▶ Given problem
How many lines in the material below contain the string "Rhynchospora", matching case exactly? Reply with the number only.

Collection entries:
>> begin

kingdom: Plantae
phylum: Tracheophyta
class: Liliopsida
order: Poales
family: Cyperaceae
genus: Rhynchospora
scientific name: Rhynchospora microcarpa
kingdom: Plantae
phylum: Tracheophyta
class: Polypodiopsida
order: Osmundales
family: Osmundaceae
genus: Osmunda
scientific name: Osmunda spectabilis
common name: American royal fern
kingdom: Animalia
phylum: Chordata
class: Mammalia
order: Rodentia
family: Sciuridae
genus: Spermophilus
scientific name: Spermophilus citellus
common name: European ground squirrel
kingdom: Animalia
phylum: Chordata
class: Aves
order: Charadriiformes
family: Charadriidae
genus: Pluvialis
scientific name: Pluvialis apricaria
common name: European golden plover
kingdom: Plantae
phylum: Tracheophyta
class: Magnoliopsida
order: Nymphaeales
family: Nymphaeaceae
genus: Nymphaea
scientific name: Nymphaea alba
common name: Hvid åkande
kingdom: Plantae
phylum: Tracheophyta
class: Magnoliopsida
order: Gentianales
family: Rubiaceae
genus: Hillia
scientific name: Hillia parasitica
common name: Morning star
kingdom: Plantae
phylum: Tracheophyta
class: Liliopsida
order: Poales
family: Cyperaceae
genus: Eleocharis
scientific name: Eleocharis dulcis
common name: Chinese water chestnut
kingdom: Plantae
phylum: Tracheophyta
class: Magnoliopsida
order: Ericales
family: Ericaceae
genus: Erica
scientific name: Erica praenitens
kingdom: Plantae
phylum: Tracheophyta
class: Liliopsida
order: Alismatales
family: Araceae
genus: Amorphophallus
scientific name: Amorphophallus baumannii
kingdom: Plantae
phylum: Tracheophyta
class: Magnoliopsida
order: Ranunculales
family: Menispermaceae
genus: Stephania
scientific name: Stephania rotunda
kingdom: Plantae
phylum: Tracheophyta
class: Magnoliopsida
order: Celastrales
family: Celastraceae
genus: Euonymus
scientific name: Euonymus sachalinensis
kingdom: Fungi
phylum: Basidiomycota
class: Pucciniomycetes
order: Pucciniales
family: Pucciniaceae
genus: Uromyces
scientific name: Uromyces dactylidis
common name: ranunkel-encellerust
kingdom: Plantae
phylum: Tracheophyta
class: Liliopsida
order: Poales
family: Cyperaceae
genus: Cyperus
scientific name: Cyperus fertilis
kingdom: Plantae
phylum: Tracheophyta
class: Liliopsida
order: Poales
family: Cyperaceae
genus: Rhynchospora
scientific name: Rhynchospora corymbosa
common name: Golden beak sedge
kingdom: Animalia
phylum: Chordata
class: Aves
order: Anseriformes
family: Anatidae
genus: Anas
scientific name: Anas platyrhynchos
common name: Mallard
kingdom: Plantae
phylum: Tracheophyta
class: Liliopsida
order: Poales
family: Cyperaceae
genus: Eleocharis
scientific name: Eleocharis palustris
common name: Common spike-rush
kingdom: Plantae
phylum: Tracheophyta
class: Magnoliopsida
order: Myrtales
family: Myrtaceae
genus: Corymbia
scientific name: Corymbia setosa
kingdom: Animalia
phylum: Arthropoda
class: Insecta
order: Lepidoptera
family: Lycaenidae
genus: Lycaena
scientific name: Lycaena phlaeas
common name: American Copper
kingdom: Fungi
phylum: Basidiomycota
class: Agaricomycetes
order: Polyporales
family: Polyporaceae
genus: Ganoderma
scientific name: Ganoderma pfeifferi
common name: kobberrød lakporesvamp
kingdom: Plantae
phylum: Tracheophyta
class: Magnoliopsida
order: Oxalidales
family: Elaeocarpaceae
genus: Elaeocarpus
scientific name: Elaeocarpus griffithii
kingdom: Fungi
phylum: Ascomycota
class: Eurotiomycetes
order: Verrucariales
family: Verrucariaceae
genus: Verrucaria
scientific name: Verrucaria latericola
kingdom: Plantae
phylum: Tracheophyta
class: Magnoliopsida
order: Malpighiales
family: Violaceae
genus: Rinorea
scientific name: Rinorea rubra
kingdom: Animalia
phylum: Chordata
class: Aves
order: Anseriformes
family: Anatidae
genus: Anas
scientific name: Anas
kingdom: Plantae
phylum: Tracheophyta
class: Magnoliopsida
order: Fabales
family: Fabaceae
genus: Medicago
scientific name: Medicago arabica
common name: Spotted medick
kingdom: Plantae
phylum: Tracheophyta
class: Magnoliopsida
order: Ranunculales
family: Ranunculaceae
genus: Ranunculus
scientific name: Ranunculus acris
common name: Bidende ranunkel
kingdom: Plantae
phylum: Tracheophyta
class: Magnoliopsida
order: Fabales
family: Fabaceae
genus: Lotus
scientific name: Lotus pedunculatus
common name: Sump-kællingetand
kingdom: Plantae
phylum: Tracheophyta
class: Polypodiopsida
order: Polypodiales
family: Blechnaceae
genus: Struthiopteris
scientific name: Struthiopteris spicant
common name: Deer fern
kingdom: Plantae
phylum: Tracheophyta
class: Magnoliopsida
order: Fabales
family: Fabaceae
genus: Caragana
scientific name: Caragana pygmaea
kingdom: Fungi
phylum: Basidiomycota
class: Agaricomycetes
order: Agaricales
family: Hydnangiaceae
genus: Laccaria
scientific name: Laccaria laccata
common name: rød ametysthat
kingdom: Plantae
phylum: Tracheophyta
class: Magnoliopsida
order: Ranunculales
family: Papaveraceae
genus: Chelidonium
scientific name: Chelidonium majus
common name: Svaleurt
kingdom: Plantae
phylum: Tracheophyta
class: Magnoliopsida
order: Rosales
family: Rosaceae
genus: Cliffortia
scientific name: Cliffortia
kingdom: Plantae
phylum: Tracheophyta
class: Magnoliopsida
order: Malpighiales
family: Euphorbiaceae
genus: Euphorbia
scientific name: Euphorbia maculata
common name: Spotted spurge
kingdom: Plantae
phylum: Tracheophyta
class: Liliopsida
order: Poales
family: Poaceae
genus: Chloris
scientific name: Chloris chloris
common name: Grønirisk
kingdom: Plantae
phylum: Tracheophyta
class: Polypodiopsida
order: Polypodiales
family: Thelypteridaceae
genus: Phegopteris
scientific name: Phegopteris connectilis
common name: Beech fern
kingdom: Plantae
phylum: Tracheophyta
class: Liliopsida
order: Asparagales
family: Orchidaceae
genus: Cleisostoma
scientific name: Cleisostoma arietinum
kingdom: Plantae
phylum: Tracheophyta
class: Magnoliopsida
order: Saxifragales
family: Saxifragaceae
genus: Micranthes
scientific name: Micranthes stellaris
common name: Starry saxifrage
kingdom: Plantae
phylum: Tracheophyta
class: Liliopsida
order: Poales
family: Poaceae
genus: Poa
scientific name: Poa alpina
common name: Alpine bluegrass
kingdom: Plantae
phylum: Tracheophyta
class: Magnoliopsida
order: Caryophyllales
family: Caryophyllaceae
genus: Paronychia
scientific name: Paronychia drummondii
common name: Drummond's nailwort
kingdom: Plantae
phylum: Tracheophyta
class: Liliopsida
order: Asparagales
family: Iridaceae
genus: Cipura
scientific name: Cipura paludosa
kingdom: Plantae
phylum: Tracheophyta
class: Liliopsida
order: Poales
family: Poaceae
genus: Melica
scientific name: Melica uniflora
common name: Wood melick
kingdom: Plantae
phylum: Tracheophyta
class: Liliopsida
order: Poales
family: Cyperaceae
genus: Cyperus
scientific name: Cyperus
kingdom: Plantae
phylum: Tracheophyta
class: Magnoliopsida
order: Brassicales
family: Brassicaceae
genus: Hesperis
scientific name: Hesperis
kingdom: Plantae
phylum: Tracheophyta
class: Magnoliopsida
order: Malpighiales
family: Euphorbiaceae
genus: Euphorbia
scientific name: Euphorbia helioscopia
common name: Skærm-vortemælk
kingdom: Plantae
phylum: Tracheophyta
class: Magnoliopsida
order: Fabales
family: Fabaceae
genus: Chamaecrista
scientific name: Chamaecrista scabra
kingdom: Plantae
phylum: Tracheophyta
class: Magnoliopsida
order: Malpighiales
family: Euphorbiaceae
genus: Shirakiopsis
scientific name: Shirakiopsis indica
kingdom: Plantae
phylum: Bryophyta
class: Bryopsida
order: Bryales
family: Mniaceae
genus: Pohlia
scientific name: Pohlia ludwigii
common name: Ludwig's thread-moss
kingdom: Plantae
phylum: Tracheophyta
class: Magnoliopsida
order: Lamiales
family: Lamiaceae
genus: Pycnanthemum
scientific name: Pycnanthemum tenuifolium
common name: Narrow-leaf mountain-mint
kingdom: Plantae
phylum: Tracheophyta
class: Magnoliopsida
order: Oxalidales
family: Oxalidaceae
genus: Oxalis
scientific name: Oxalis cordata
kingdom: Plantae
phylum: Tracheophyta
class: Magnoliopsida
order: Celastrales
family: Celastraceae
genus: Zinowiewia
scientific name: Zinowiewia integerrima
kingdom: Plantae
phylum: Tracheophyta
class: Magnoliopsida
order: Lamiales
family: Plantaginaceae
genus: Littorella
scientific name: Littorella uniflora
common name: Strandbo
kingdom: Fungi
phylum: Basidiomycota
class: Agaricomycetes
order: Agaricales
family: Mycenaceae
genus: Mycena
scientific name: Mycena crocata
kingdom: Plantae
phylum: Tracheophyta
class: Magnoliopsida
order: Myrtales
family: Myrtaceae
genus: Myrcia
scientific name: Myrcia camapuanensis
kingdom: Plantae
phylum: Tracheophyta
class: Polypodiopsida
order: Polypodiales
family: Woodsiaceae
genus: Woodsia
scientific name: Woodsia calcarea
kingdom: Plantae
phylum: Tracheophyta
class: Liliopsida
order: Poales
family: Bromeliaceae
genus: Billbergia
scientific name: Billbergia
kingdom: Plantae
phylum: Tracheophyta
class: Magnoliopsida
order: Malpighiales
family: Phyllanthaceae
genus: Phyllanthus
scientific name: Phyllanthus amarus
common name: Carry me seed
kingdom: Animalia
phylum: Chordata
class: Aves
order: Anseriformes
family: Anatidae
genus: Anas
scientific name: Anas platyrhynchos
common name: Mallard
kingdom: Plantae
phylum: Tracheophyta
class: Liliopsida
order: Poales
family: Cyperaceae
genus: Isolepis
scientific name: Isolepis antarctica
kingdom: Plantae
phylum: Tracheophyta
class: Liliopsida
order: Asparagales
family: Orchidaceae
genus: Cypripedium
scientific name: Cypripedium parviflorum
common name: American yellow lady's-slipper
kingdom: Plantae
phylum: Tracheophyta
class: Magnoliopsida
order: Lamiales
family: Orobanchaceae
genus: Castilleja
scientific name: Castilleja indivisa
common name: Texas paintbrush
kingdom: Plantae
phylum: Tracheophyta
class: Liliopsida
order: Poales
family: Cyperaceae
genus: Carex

>> end

▶ Problem solution
4